I noticed that sitemap for musicbrainz.org hasn’t been updated since
2016-11-29. This means that many (probably all) pages for new
artists, new releases etc created since this datum cannot and have not
been indexed by Google search engine (and probably all others).
By grepping through all 29 sitemaps in the form
“https://musicbrainz.org/sitemap-artist-NUM.xml.gz” I found that URL
of the “Old Artist” can be found in “sitemap-artist-9.xml.gz” but URL
of the “New Artist” cannot be found at all.

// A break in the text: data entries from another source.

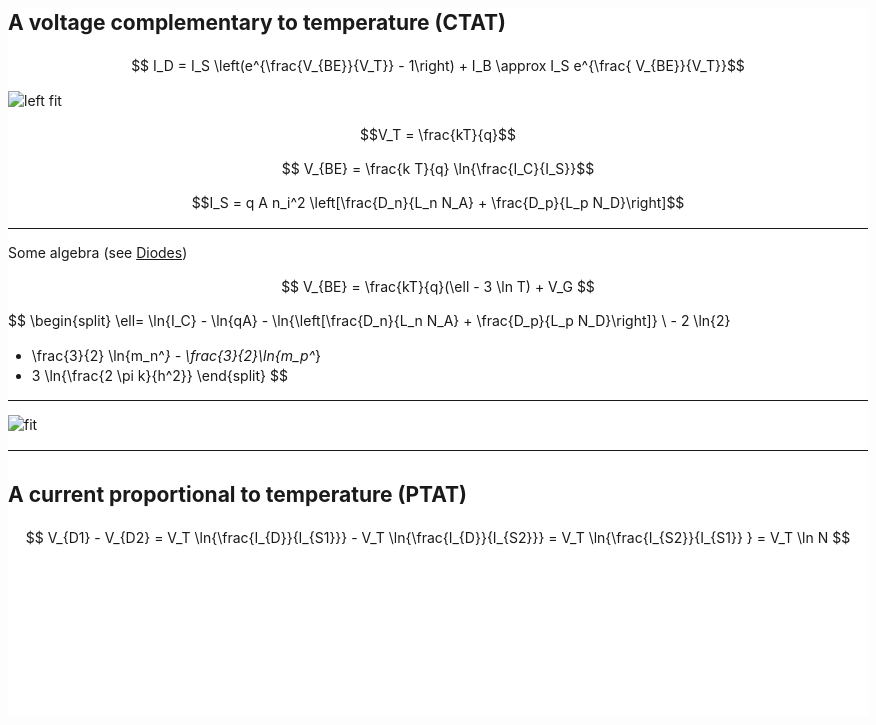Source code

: 



## A voltage complementary to temperature (CTAT)



$$ I_D = I_S \left(e^{\frac{V_{BE}}{V_T}} - 1\right)  + I_B \approx I_S e^{\frac{ V_{BE}}{V_T}}$$

![left fit](../media/l3_bjtonly.svg)


 



 $$V_T = \frac{kT}{q}$$

 $$ V_{BE} = \frac{k T}{q} \ln{\frac{I_C}{I_S}}$$
 
 $$I_S = q A n_i^2 \left[\frac{D_n}{L_n N_A} + \frac{D_p}{L_p N_D}\right]$$
 
 


---

Some algebra (see [Diodes](https://analogicus.com/aic2025/2024/10/25/Diodes.html))
 
 $$ V_{BE} = \frac{kT}{q}(\ell  - 3 \ln T) + V_G $$ 




 $$ 
 \begin{split}
 \ell= \ln{I_C} - 
 \ln{qA} - \ln{\left[\frac{D_n}{L_n N_A} + \frac{D_p}{L_p N_D}\right]}
 \\ - 2 \ln{2}
  - \frac{3}{2} \ln{m_n^*} - \frac{3}{2}\ln{m_p^*}
 - 3 \ln{\frac{2 \pi k}{h^2}} 
 \end{split}
 $$

---



![fit](../media/vd.svg)




---

## A current proportional to temperature (PTAT)



$$ V_{D1} - V_{D2} = V_T \ln{\frac{I_{D}}{I_{S1}}} - V_T \ln{\frac{I_{D}}{I_{S2}}} = V_T \ln{\frac{I_{S2}}{I_{S1}} }  = V_T \ln N $$



![left fit](../media/l03_ptat.pdf)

Finally I checked if there is sitemap-artist-30.xml.gz and I didn’t
find it.
Based on these findings I suspect that sitemaps weren’t really updated
since long ago, most likely 2016-11-29.
Okay, there was indeed an issue here. We’ve been generating sitemaps correctly all this time, but we’ve not been rsyncing them to the correct server afterward due to an unset environment variable. This failed silently without logging any error.
I’m glad we have users paying more careful attention to our services than we’ve apparently been; sorry for not noticing this sooner and thanks for the report, @l984a.
About whether it’s related to MBS-9449, I’m honestly not sure @bsammon. My understanding is that they weren’t indexing pages much older than 2016-11-29 even (ones which should have existed in that sitemap). But their indexing process is mysterious to me, so I can’t rule out some relation.
Anyway, I’ve opened MBS-9994 where you can track updates on this issue.